SymtabElt *sym_lookup(char *string):
Look up the given string as an identifier in the symbol table. Return a pointer to the symbol table element found, or NULL if not found.
SymtabElt *sym_insert(char *string):
Takes an identifier name, inserts a copy of the name into the symbol table as a new entry. Initializes the type of the symbol in the table to SY_UNKNOWN. Returns a pointer to the inserted element. Returns NULL if unable to allocate memory or space for the new symbol. Optional: An attempt to insert an already existing symbol should fail.
SymtabElt *sym_update(SymtabElt *ptr, Item *itemp):
Given a pointer to a symbol table element ptr (as returned by lookup()), and a pointer to a type/value union itemp, update the given symbol table entry with the new type and value. The symbol table manages its own memory; if the item contains a string, the string will be copied. If the existing type/value in the symbol table is a string, that string is freed before the new string replaces it. Returns the first argument, or NULL if unable to update the symbol table element. Optional: An attempt to update an invalid symbol table element should fail.
Item *sym_item(SymtabElt *ptr):
Returns pointers to the type and value of the symbol table entry pointed to by ptr. This function hides the internal structure of the SymtabElt data type, so the datatype can be changed without changing public code that uses it (such as in the parser). If you handle line numbers in your table, you may want this function to return that information as well.
void sym_finished(void):
Clear the symbol table of all entries, freeing any memory that was allocated. This must clean out a symbol table, as one would do between parsing different files.
void sym_dump(SymtabElt *ptr):
Dump in debug format all the fields in the symbol table entry pointed to by the given argument. If the NULL pointer is given as the argument, dump the entire symbol table.
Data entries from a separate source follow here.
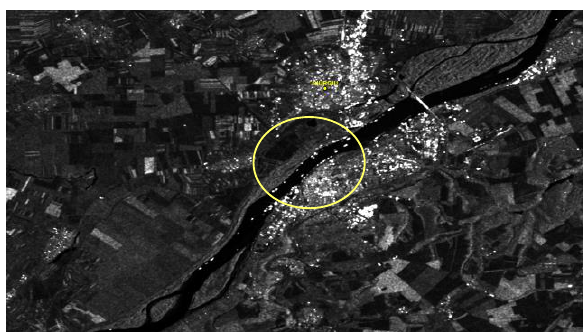
Table 1. List of Sentinel-1 data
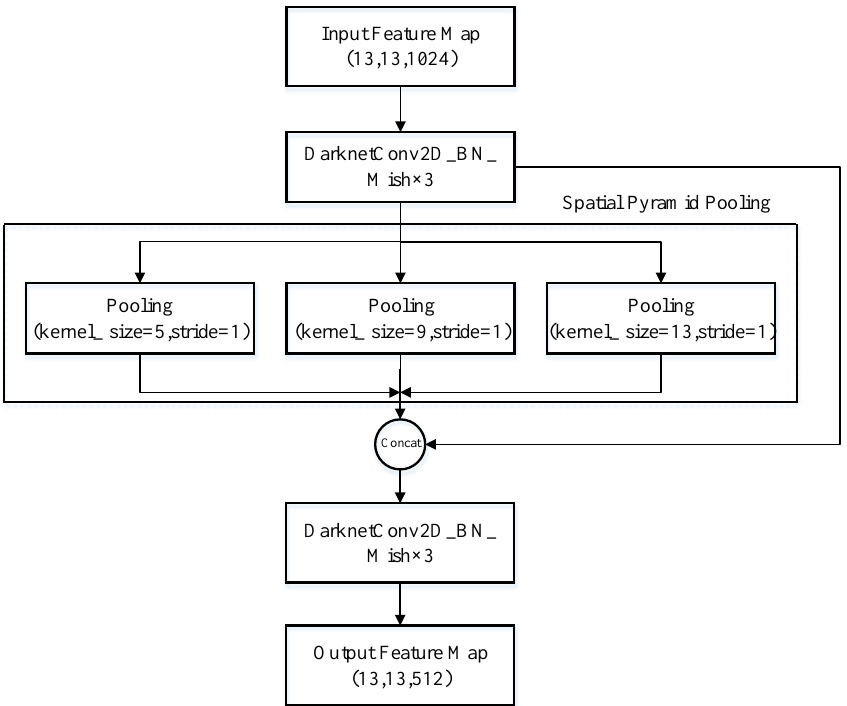
Figure 3. Improved spatial pyramid pooling (SPP) network structure.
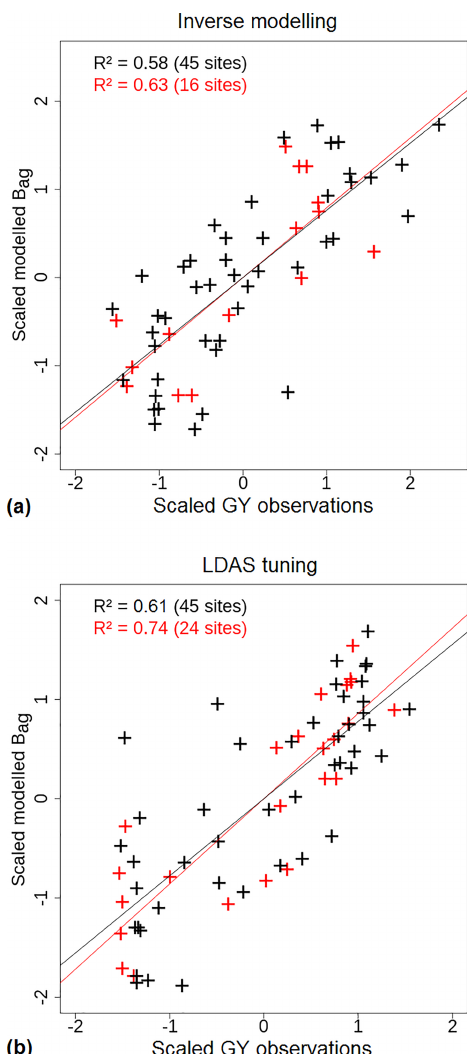
Figure 8. Temporal correlation between A s symbols) départements presenting significant positive correlations ( p value < 0.01) between simulated B ag X and GY and (red and black symbols) all 45 départements, and for (a) inverse modelling and (b) LDAS tuning.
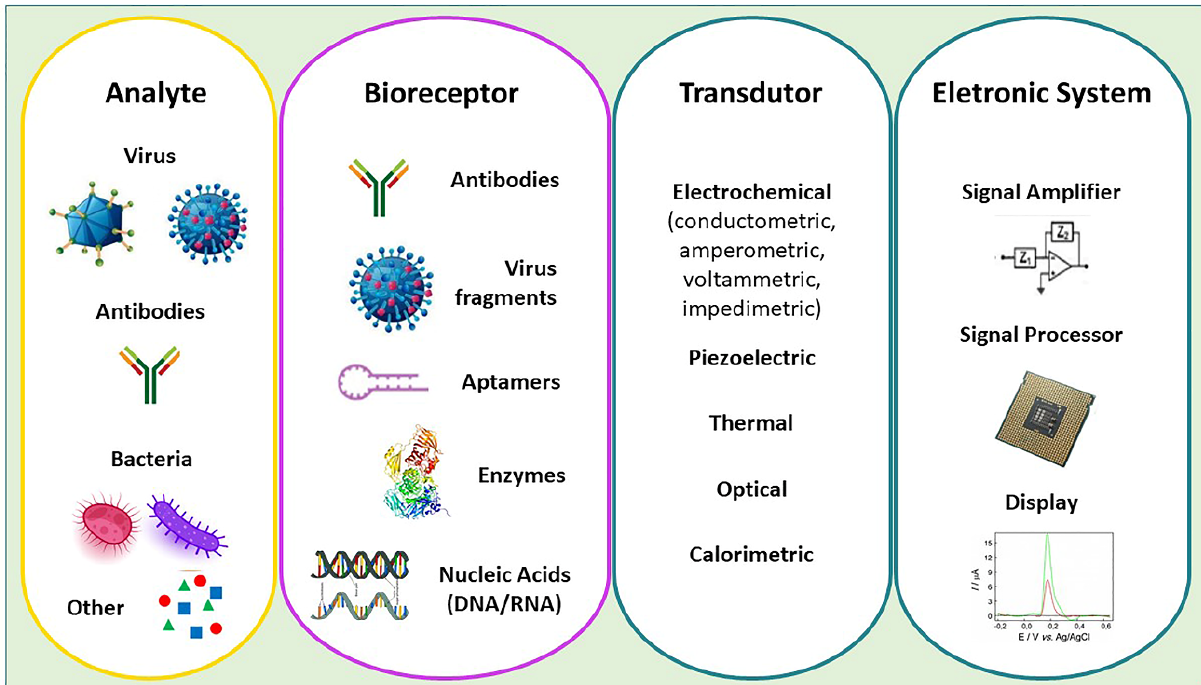
Figure 2. Components of an electrochemical biosensor.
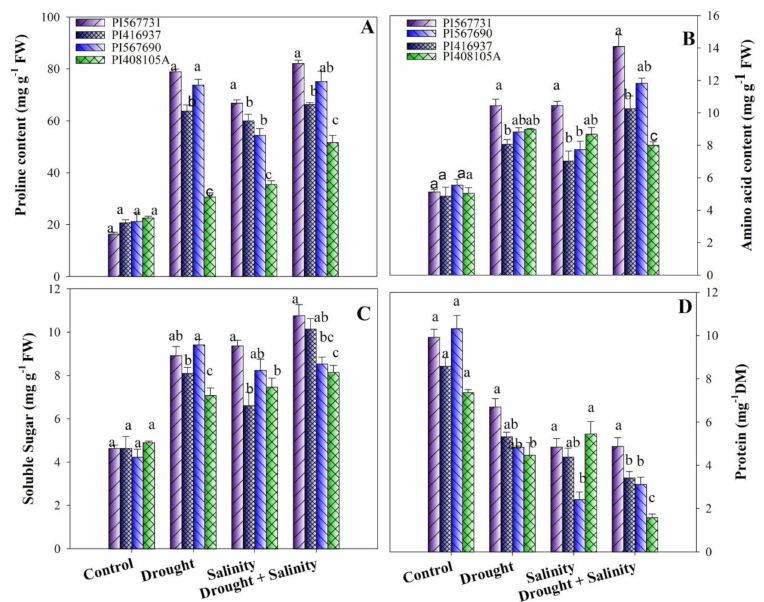
Figure 5. ( A ) Proline, ( B ) free amino acids, ( C ) soluble sugars, and ( D ) protein of four soybean cultivars grown under drought and salinity stress conditions. Data presented are means ± SD, and different letters denote a significant difference at p < 0.05 based on the least significant difference (LSD) test. Letter a is highly significant than b, and ab means no significant differences between a with ab and b with ab.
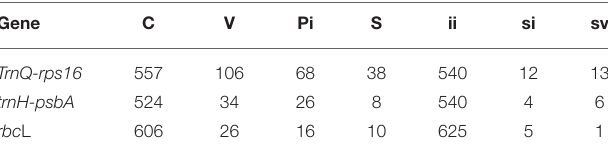
TABLE 3 | Features of the matched data matrix for trnQ-rps16, trnH-psbA, and rbc L gene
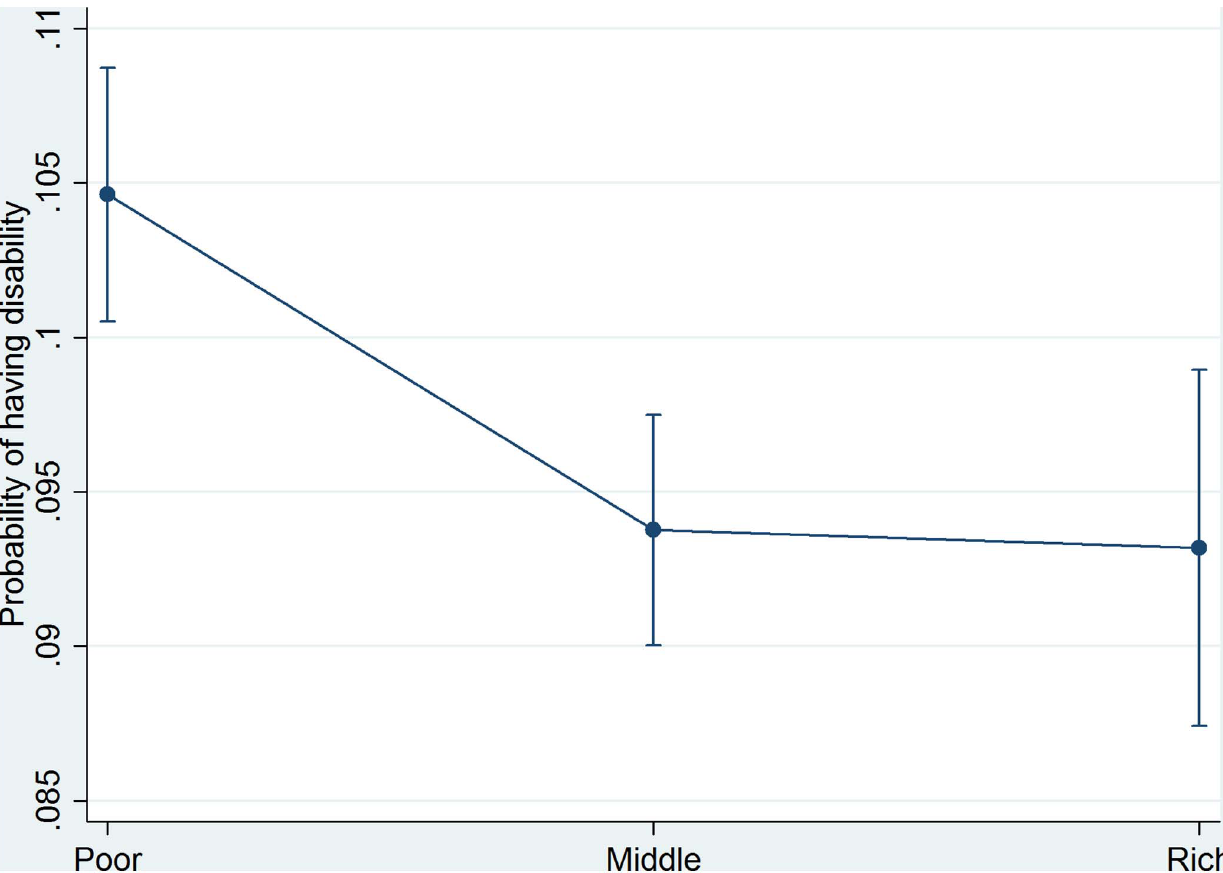
Figure 1. Predicted probabilities of disability by wealth index in Bangladesh.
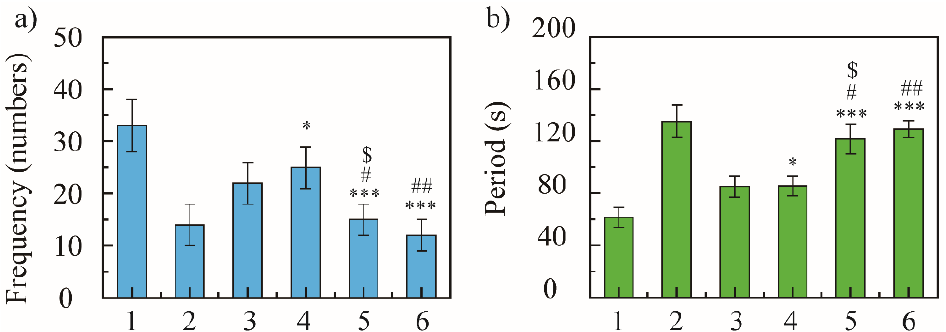
Figure 4. Cough-relieving effect of naringenin nanosuspension (NRG-NSps) on mice: cough frequency in 5 min ( a ) and cough incubation time ( b ), n = 10. 1: Saline group, 2: dextromethorphan hydrobromide group (15 mg/kg), 3: NRG group (30 mg/kg), 4: NRG-NSps group (10 mg/kg), 5: NRG-NSps group (30 mg/kg), and 6: NRG-NSps group (50 mg/kg). * p < 0.05 and *** p < 0.001 vs. saline group; # p < 0.05 and ## p < 0.01 vs. NRG-NSps group (10 mg/kg); $ p < 0.05 vs. NRG group (30 mg/kg).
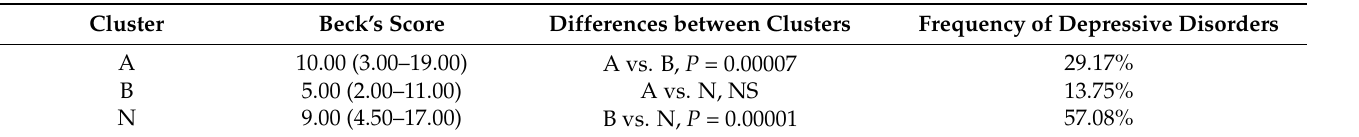
Table 4. Differences in scoring according to Beck’s scale (median and interquartile range) in identified clusters and differences between them. Additionally, the prevalence of depressive disorders in identified clusters was reported ( ≥ 14 points on the Beck’s scale was assumed as the cut-off value).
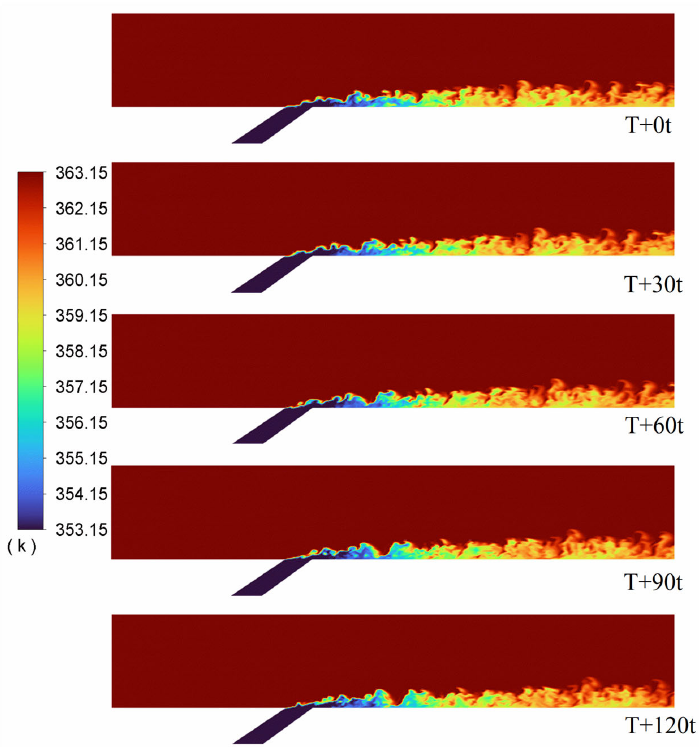
Figure 14. Instantaneous temperature distribution at different times on the central section of Case 4.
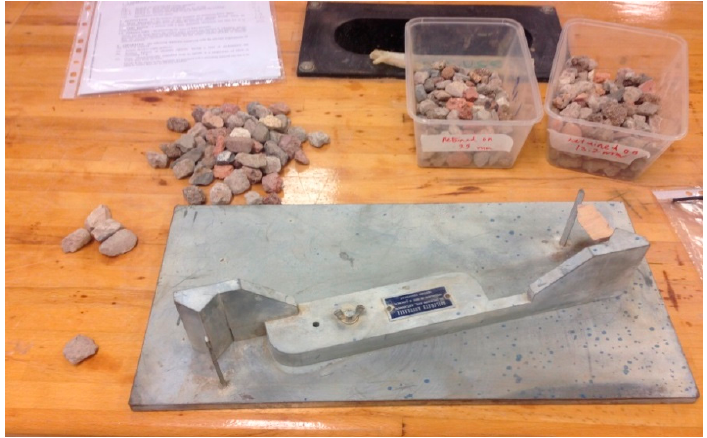
Figure 4. Classification of Aggregate Based on Particle Shape Test. Table 2. The Results of Particle Shape Test for Coarse Aggregates and Misshapen Percentage Limits for Dense Graded Asphalt Based on Australian Standards.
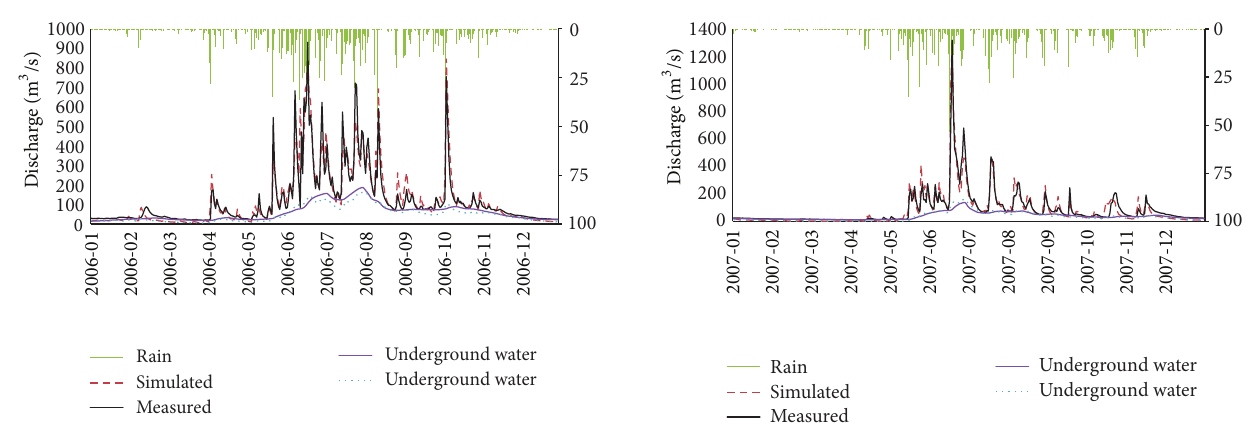
Figure 6: XAJ model validation phase (2007). Measured and simu- lated discharge, the groundwater runoff separated from the hydro- graph and calculated by Xin’anjiang model, and catchment average rainfall time series.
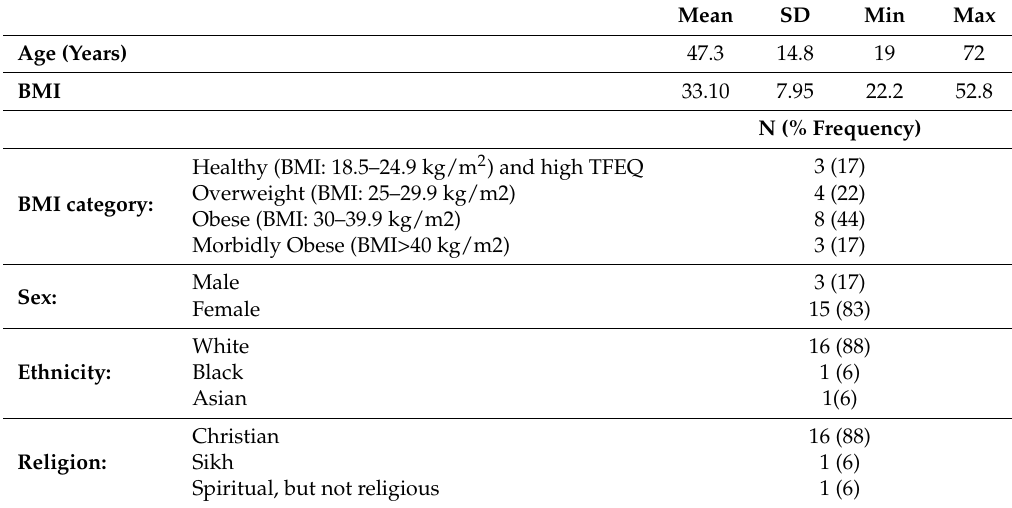
Table 2. Descriptive statistics of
This function is useful in implementing the Dump command.

See the sample code for semantic actions to see how some of these functions are used.

Data hiding

Like the lexical analyser and the semantic expression value stack, the symbol table is a private data structure accessed only through function calls; the internal structure of the table must be kept hidden. It might be a table; it might be a list; it might be a binary tree. By hiding the structure, the programmer is free to change it without having to completely rewrite the compiler or interpreter.

Where a symbol table interface function returns a pointer to a symbol table element, treat that pointer the same way that you would treat the FILE* pointer returned by fopen(). That is, you can pass the returned pointer to other symbol table functions, but you must not directly access the fields in the structure from code that is not part of the symbol table. In particular, the Parser must not be looking "inside" the returned pointers to see fields in the symbol table. Write symbol table interface routines, taking the pointer, that return the values you need.

(A similar situation exists with the FILE* structure used by <stdio.h>. Though you can directly index this structure to find the integer unit number associated with an open file, the standard insists that you call the fileno() function instead. This hides the internal structure of the I/O library and makes the code more portable.)

Memory management

The symbol table manages all its own memory. If it needs to keep a string, it allocates storage and copies the string. Nothing except the symbol table functions must free memory returned by the symbol table functions. In particular, don't directly allocate or free any symbol table memory in the parser. Call symbol table functions to do the necessary work.